- Directed by: Claes Eriksson
- Written by: Claes Eriksson
- Produced by: Waldemar Bergendahl
- Starring: Anders Eriksson Kerstin Granlund Claes Eriksson Knut Agnred Per Fritzell Peter Rangmar Jan Rippe Laila Westersund
- Cinematography: Dan Myhrman
- Music by: Claes Eriksson
- Production companies: AB Kulturtuben AB Svensk Filmindustri
- Distributed by: AB Svensk Filmindustri Svenska Filminstitutet
- Release date: June 30, 1989;
- Running time: 82 minutes
- Country: Sweden
- Language: Swedish
- Box office: 452,000 admissions (Sweden)

= Hajen som visste för mycket =

Hajen som visste för mycket (The Shark Who Knew Too Much) is a 1989 Swedish comedy film directed by Claes Eriksson and the second to star the members of Galenskaparna och After Shave.

== Plot ==
The rich builder Samuel Plottner (Claes Eriksson) catches on when his son Joakim (Anders Eriksson) write a newspaper article entitled "Eternit sheets makes you slimmer". The headline makes Eternit sheet manufacturer Davidsson & Locks shares skyrocket and everyone wants to know what Joakim knows.

Joakim claims that the whole thing was a printing error, the article was about cooking and that the title would be "Lasagna sheets makes you slimmer". But he also has a secret. He and his two brothers, Alexander and Lukas are really the same person, something that only he and their mother, Desiree knows.

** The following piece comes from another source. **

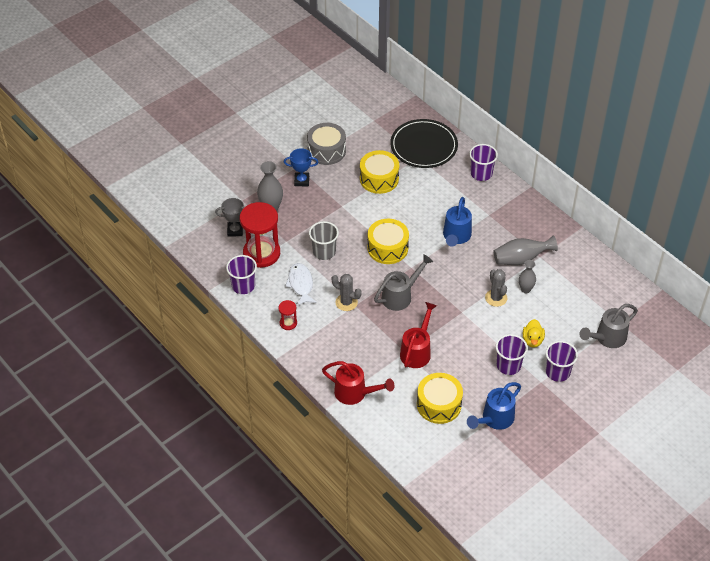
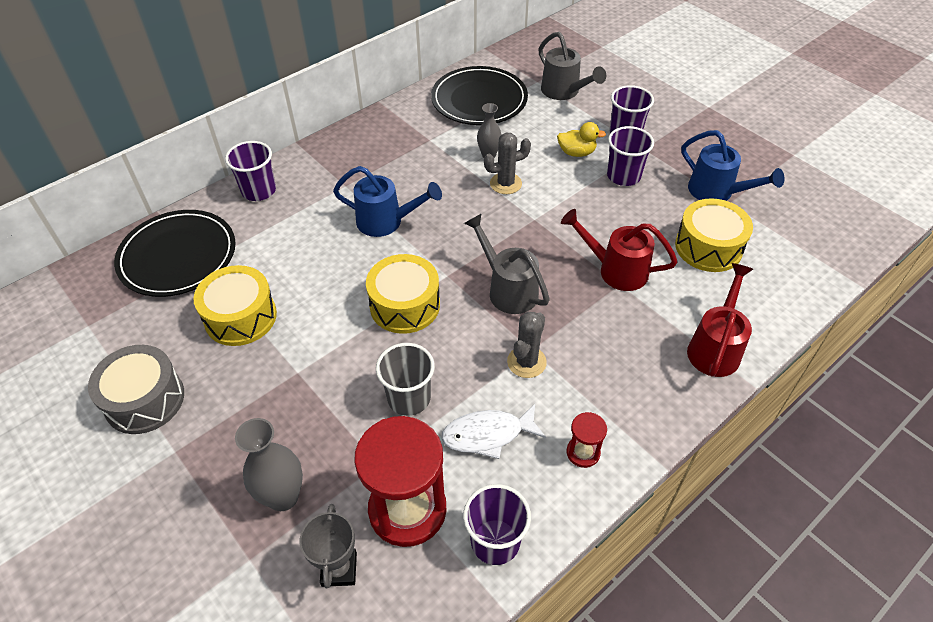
camera: 90 degrees left, 0 degrees up
blue trophy [284,148,318,186] -> none
grey vase [494,235,558,265] -> none
none -> black plate [431,66,528,125]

The "shark" in the title is alluding to "finance sharks" (sly and dishonest business men).

== Cast ==
- Anders Eriksson as Joakim Plottner
- Claes Eriksson as Samuel Plottner
- Kerstin Granlund as Dixie Hopper
- Jan Rippe as Helge Lock
- Peter Rangmar as Lennart CumberlandasBrons
- Per Fritzell as Benny Hörnsteen
- Knut Agnred as Reverend Himmler
- Håkan Johannesson as Jorgen Lycke
- Charlotte Strandberg as Cilly CumberlandasBrons
- Rolf Allan Håkansson as The Architect
- Laila Westersund as The lady on the street
- Charles Falk as High Guard
==Reception==
The film was the ninth most popular film of the year in Sweden with 452,472 admissions.
== Tenacious trial ==
In 2007, a lingering lawsuit was settled regarding the film Hajen som visste för mycket. Claes Eriksson reported TV4 when they found advertising in his film without his permission. Eriksson won over TV4, but the TV channel continued appeal until the matter was taken up by the Supreme Court. Eriksson won even there when the court said that TV4 violated Claes Eriksson through commercials.